Republican Representative Mike Garcia won re-election to his seat in northern Los Angeles County, dashing Democrats’ hopes that they could win back a district where they have a significant registration advantage. His victory propelled the Republicans to a majority in the next Congress.
Garcia defeated Kristi Smith, the former Democratic state representative, who had bested him in the 2019 special election race and in 2020, when he won by just 333 votes. The Associated Press called the race Wednesday, though official results will take longer.
Garcia had declared victory a week earlier, writing in a statement that he was “honored to be re-elected to serve two more years in Congress.” He said he applauded Smith for “jumping in the ring again.”
Going into the midterms, California’s 27th congressional district has been a tantalizing picking opportunity for Democrats. Republicans had represented the region, which includes Antelope Valley and Santa Clarita, for decades before the 2018 blue wave broke the GOP line.
Although García returned the seat to Republican control after the Democratic incumbent resigned, redistricting and changing demographics made the district look friendlier to Democrats. The party has a double-digit scoring advantage in the redrawn seat, which backed Joe Biden over Donald Trump in the 2020 presidential race by 13 points.
Despite the area’s democratic leaning, residents’ frustration with high gas prices and the high cost of living gave García the edge. He also described his background as a Navy pilot, which resonates in this region with longstanding ties to the military and aviation industry.
Garcia, 46, baffled many political observers when, on January 6, 2021, he objected to the Electoral College vote counts in Arizona and Pennsylvania, joining 146 Republican members of the House of Representatives. The vote came just hours after a mob of Trump supporters invaded the US Capitol and assaulted police officers in an attempt to derail a Biden victory. While Garcia had plenty of company in the House GOP, a few others were in competitive territory.
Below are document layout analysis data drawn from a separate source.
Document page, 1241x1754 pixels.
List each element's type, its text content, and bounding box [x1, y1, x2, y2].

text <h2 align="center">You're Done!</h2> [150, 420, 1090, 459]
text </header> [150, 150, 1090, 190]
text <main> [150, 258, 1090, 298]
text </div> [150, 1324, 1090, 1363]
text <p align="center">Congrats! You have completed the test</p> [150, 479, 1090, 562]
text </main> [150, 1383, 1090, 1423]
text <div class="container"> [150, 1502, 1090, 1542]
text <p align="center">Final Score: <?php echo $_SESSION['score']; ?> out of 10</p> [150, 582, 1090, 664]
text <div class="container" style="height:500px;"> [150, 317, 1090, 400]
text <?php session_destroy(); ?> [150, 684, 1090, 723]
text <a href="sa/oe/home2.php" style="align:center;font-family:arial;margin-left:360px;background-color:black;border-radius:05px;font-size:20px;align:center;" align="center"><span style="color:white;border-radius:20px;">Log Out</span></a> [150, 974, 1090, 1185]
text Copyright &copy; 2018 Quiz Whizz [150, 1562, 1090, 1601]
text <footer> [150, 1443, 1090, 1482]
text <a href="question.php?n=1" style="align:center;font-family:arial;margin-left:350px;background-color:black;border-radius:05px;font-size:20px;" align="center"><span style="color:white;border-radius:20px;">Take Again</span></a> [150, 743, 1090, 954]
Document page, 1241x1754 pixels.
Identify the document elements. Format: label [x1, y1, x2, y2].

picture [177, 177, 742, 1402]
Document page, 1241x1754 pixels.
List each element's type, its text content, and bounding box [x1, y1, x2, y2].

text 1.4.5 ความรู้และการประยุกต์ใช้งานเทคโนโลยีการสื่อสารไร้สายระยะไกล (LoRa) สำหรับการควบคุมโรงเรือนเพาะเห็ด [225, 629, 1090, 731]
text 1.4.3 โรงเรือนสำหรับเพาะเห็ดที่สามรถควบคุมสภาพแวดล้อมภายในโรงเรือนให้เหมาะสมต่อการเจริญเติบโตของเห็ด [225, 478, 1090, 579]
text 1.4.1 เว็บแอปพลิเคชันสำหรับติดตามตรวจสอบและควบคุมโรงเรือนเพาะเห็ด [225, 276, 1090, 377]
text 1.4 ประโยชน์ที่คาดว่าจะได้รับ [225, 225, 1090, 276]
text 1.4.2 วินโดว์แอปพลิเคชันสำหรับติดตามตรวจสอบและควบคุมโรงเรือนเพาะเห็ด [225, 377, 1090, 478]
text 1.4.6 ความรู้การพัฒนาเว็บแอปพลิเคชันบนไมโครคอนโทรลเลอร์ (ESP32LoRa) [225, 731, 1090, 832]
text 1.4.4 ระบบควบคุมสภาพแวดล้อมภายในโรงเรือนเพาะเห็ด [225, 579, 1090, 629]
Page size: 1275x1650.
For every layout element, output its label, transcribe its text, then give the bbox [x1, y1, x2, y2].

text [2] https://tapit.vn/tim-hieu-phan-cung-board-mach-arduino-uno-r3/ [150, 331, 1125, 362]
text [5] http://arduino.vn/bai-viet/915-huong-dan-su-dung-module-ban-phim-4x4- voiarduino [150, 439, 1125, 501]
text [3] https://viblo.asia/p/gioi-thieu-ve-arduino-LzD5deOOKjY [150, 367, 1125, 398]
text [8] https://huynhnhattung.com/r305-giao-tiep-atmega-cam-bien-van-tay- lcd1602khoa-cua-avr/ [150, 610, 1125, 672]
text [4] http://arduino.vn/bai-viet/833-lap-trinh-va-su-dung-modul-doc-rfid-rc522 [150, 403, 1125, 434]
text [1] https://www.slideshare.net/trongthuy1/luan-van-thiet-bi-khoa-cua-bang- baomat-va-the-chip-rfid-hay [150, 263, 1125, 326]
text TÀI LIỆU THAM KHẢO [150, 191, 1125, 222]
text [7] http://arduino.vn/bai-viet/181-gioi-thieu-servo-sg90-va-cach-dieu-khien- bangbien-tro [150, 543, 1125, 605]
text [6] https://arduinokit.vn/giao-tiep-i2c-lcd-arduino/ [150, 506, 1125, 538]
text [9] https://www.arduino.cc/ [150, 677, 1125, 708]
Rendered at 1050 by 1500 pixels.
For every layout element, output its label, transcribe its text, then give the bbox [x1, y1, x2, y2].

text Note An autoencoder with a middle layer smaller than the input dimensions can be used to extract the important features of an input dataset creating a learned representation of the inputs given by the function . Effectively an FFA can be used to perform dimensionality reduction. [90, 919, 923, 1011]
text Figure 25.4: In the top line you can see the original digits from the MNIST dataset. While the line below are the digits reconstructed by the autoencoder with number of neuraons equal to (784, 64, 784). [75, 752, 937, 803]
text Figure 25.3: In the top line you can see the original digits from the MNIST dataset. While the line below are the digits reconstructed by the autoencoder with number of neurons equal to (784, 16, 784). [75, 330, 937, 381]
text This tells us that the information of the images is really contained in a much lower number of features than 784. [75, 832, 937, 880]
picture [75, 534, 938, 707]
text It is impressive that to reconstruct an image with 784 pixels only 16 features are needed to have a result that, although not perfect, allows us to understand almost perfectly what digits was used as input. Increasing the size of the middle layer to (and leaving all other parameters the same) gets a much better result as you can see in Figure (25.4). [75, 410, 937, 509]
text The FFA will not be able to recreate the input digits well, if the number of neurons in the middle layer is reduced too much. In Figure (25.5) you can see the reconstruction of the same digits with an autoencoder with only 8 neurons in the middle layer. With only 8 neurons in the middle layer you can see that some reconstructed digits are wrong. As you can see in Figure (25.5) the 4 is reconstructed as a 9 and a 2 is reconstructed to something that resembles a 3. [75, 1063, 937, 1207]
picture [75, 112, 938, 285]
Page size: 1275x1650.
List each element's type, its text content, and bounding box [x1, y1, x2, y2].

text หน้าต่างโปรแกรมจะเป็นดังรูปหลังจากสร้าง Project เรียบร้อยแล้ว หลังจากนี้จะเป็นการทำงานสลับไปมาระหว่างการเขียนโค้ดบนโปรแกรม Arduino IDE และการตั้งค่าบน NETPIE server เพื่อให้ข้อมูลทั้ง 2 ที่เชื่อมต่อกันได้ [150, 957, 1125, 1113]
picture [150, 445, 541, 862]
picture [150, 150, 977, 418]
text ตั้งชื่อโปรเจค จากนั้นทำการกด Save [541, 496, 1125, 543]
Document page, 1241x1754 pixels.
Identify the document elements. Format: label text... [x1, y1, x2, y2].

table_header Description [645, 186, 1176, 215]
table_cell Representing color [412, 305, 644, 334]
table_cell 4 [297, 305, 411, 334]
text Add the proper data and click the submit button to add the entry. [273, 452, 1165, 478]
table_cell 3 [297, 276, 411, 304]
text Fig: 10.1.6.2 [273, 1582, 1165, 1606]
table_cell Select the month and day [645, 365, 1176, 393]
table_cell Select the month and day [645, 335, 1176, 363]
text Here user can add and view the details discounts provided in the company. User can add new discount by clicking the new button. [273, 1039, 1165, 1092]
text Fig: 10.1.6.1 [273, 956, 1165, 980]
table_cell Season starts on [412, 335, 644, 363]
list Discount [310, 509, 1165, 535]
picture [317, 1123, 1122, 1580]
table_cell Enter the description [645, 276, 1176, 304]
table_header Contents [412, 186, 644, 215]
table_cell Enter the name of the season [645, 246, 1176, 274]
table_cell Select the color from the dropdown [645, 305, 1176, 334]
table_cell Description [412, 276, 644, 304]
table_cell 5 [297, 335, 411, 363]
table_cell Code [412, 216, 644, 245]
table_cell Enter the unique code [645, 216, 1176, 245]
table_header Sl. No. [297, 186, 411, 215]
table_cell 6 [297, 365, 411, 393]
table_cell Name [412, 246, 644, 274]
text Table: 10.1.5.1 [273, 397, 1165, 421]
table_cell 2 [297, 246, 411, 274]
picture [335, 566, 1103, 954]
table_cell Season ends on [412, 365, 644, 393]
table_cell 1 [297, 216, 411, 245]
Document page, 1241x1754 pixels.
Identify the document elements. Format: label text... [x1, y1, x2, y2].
Democrats indicated early on that they would highlight Garcia’s vote in their campaign against him, and the congressman initially sounded defensive. But the focus of the race has gradually shifted to other issues that have been driving the 2022 midterm elections: the economy and abortion rights. Garcia’s ads emphasized lower taxes and his work on behalf of veterans, while Smith emphasized Garcia’s support for a nationwide abortion ban.
Smith, 53, raised $3.5 million for her campaign through mid-October, a lot for a competitor. But the former state assemblywoman got a little help on the airwaves from Democratic campaign committees and outside groups, which have largely avoided Los Angeles’ expensive media market.
On Sunday, Smith said in a lengthy Twitter thread that “our campaign got close to zero outside resources to fight this fight.”
“When it comes to pay-TV, digital and postal communications, without DC’s help in defining Garcia and elevating our positive agenda, we wouldn’t stand a chance,” Smith said. She added that with the region likely to be “the turning point for convening the House of Representatives, the utter lack of investment makes no sense.”
As the incumbent, Garcia had the advantage as a fundraiser, bringing in over $6.5 million. He also got a boost from the House Republican campaign arm and the super PAC allied with House GOP leader Kevin McCarthy. In all, Garcia and his allies have spent more than $7 million on television and digital advertising, while Smith has spent close to $1 million.